▸ Records drawn from a dataset
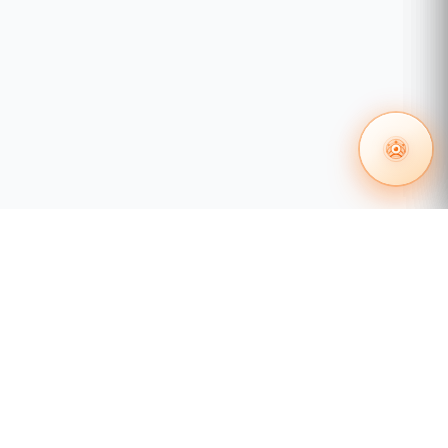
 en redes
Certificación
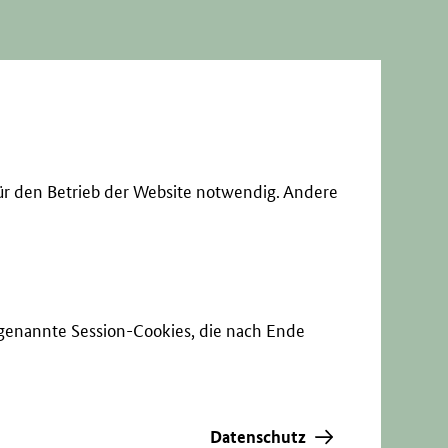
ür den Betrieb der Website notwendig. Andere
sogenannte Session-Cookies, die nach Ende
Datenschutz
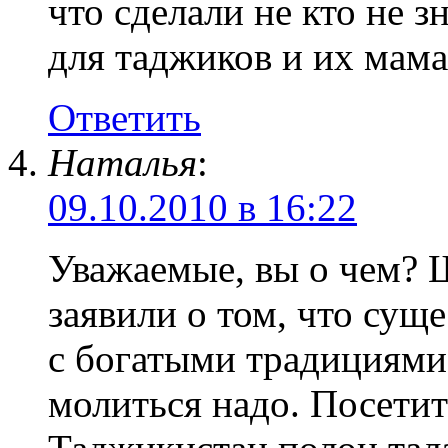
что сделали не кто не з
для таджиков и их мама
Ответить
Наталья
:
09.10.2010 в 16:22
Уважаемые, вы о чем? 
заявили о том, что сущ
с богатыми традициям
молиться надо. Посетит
==
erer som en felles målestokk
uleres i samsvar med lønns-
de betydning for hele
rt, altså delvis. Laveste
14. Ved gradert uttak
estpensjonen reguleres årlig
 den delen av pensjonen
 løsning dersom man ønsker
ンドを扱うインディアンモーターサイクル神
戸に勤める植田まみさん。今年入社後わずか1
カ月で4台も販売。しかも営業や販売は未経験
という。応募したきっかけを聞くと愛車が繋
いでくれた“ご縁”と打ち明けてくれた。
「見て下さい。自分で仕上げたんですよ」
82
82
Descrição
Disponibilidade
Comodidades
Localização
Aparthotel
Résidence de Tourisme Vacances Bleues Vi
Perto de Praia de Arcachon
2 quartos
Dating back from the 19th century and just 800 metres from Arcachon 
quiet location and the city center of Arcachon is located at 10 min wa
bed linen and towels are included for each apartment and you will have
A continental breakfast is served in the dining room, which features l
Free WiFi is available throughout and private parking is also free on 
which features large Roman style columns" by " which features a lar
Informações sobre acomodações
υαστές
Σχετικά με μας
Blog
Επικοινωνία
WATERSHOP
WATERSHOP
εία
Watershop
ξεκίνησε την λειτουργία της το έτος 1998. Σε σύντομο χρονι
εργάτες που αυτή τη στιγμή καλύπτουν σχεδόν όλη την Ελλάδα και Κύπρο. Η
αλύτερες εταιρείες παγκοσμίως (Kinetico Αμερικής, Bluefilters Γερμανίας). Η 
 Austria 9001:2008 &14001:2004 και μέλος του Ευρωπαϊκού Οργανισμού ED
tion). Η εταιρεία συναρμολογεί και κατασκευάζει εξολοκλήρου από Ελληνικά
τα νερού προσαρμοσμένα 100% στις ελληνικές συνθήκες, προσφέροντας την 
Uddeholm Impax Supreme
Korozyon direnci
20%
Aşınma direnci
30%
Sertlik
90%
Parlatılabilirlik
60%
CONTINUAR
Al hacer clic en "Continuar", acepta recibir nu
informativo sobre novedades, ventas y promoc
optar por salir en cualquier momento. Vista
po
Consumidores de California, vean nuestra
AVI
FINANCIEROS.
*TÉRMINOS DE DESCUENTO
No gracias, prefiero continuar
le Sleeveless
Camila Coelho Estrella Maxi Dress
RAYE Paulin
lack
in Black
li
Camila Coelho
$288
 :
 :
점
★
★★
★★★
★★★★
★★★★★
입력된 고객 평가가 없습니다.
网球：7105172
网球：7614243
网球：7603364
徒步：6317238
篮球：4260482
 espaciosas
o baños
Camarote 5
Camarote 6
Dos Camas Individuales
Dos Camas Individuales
---
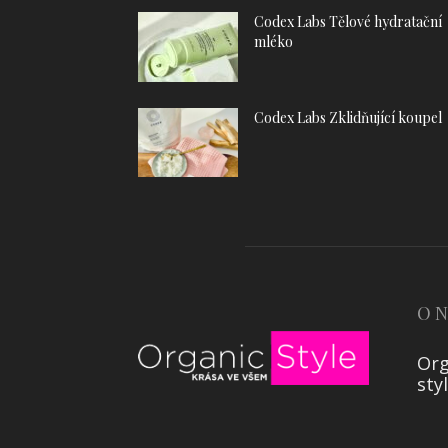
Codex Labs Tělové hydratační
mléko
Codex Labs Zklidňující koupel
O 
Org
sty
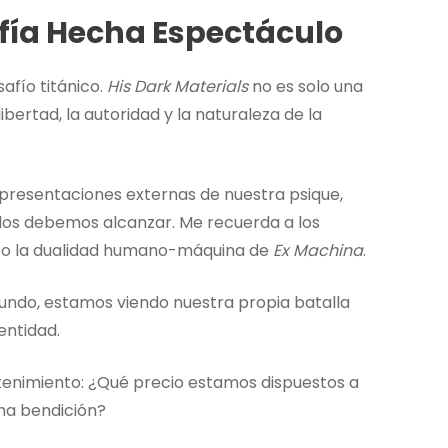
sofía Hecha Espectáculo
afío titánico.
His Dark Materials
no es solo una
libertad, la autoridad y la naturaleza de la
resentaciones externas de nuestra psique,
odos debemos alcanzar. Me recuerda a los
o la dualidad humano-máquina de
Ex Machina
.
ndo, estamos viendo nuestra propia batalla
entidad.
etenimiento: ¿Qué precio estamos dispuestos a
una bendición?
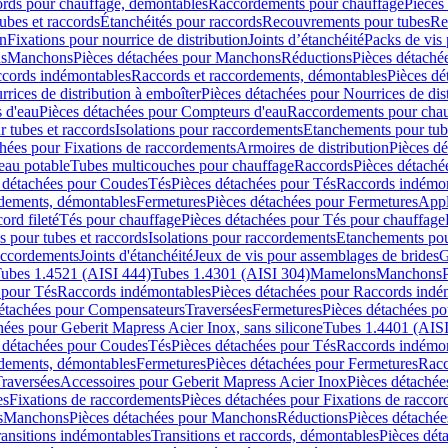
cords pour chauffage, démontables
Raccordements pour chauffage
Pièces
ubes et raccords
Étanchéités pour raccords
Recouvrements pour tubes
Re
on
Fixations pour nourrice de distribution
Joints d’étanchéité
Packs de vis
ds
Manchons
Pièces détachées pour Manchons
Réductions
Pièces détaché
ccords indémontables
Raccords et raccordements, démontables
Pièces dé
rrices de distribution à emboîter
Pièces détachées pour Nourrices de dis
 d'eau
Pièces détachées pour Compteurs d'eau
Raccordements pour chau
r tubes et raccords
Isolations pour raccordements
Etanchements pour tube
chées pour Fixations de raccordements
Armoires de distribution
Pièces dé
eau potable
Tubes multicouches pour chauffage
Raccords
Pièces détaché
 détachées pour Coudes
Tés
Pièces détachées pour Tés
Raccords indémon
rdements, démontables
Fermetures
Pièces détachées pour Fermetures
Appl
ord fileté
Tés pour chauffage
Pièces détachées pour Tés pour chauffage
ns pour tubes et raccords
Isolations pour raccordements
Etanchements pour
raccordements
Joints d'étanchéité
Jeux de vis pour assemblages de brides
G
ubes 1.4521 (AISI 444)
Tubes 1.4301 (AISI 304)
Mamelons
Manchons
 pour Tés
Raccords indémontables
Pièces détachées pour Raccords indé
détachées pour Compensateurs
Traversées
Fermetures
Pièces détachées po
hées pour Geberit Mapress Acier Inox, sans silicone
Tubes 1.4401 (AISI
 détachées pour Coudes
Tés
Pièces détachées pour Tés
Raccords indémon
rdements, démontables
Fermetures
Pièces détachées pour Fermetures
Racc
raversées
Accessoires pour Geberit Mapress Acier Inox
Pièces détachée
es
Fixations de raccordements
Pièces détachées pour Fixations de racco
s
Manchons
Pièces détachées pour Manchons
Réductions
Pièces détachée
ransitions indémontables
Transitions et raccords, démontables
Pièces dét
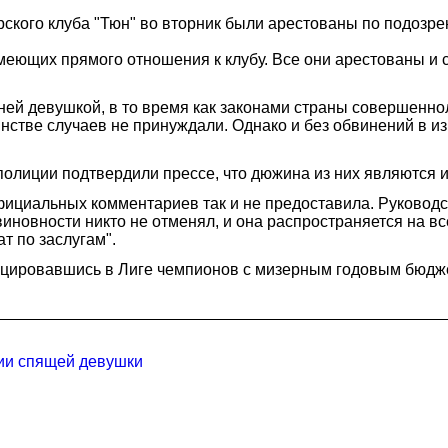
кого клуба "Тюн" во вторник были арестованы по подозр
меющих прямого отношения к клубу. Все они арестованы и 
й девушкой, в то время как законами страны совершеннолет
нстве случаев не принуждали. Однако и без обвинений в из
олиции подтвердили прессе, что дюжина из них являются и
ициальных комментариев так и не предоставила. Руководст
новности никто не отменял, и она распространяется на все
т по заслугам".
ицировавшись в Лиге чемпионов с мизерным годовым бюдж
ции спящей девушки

▸ DIRECTIVE
Which lines above carry the string "Mapress"? Copy those lines.

▸ ANSWER SPACE
hées pour Geberit Mapress Acier Inox, sans silicone
Accessoires pour Geberit Mapress Acier Inox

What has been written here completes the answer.